NEDCo owed GH¢1.2bn by customers; spends GH¢120m monthly but gets GH¢85m

Electricity consumers owed the Northern Electricity Distribution Company (NEDCo), a subsidiary of the Volta River Authority (VRA), about GH¢1.2 billion as at January 2023.

NEDCo, which also owes its parent company VRA GH¢1.6billion for power purchased, says it spends GH¢120million every month to make electricity available to consumers; but is only able to recoup GH¢85million monthly due to power theft and non-payment by consumers.

This means that the company which distributes electricity to consumers in the Northern, North-East, Savannah, Upper East and Upper West Regions, as well as part of Ashanti, Bono, Ahafo and Oti Regions, makes monthly losses of over GH¢35million.

Meanwhile, aside from what the electricity distributor owes VRA, it is also indebted to state-owned power transmitter, Ghana Grid Company (GRIDCo), to the tune of GH¢48 million.

The development raises questions about the long-term sustainability of NEDCo, as the huge monthly losses are making it difficult for the company to replace obsolete equipment and undertake major repair and maintenance work in order to improve on service delivery.

Revenue collection exercise

To retrieve the funds owed it, Corporate Communication Manager at NEDCo, Maxwell Kotoka, told the B&FT that his outfit has started a revenue mobilisation exercise to recoup funds owed the company, and to weed out illegal power connections or power theft.

The exercise will cover all categories of customers within NEDCO’s jurisdiction – including state-owned enterprises (SOEs), ministries, departments and agencies (MDAs) and metropolitan, municipal and district assemblies (MMDAs).

“Any persons identified to be engaged in illegal connections would be dealt with in accordance with the law,” Mr.

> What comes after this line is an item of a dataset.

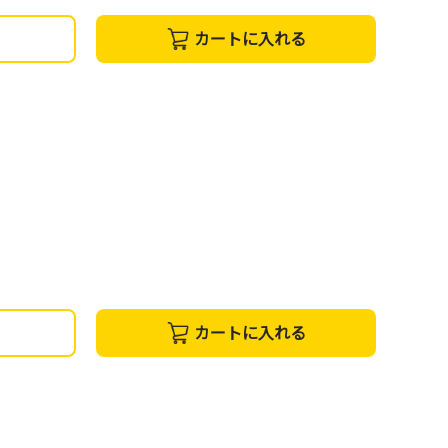
カートに入れる
カートに入れる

Kotoka warned.

He emphasised that recalcitrant customers who refuse to redeem their indebtedness to the company after they have been served with notices will face legal action.

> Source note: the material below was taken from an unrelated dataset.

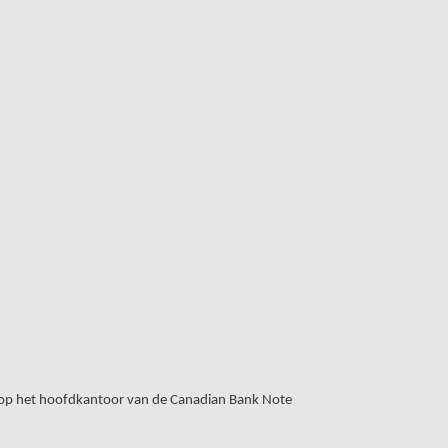
t op het hoofdkantoor van de Canadian Bank Note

He therefore urged the general public to cooperate with the company as it takes steps to recover funds owed it, as part of measures to ensure stable and reliable electricity supply.

Assault on NEDCo staff

Last year, staff of NEDCo in Tamale had to withdraw their services over attacks by some residents.

The workers were said to be carrying out their routine work in the area when the incident occurred.

NEDCo subsequently suspended its operations at Tamale in solidarity with its workers who were assaulted, resulting in a total blackout for some days.

Power was restored to the area after utilities regulator, the Public Utilities Regulatory Commission (PURC), intervened.